## Exercise
Output every line from the beginning of the records through the line that contains "- Other streams need iOS 26-specific APIs", exactly as it appears.
(Extracted material)
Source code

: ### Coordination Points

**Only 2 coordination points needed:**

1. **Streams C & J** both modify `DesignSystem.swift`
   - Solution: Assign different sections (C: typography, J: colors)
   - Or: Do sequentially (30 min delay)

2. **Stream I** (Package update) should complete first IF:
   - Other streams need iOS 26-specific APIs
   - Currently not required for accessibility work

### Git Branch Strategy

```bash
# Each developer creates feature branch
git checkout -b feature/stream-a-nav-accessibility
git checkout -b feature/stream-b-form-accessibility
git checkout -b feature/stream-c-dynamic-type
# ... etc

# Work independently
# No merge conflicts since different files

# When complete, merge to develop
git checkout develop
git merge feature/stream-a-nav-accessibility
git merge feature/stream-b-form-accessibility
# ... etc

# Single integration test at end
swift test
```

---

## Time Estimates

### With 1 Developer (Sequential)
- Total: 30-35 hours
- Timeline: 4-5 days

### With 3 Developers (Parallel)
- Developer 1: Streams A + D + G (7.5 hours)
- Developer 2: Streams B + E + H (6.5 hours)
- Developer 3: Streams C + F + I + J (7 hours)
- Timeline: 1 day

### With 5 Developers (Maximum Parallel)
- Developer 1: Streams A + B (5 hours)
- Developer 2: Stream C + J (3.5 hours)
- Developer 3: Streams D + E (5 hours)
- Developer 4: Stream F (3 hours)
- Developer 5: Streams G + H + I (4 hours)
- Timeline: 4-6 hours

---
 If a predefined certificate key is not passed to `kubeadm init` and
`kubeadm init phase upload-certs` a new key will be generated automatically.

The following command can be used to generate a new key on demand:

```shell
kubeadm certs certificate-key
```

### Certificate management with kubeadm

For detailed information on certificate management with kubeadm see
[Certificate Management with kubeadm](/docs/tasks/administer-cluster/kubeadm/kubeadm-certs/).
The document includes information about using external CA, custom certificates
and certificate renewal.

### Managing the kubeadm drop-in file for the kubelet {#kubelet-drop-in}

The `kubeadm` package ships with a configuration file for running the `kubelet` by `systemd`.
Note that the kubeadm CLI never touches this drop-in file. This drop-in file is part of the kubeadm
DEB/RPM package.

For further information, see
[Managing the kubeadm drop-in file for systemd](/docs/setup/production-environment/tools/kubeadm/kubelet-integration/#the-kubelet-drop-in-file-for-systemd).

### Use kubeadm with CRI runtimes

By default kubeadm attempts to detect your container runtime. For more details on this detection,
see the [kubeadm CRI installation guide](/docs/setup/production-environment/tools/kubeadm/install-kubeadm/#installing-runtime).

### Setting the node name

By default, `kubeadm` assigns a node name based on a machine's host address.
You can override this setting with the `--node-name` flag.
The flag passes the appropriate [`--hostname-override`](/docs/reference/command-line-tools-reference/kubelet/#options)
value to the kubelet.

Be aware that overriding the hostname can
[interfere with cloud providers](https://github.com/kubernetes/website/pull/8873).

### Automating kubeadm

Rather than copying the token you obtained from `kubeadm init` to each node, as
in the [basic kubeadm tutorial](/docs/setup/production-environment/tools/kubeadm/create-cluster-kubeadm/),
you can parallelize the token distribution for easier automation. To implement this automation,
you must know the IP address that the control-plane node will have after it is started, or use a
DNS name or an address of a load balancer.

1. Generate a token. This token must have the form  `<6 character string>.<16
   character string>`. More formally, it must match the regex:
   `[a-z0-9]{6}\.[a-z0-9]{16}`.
(End Extracted material)
## Result of this task
Source code

: ### Coordination Points

**Only 2 coordination points needed:**

1. **Streams C & J** both modify `DesignSystem.swift`
   - Solution: Assign different sections (C: typography, J: colors)
   - Or: Do sequentially (30 min delay)

2. **Stream I** (Package update) should complete first IF:
   - Other streams need iOS 26-specific APIs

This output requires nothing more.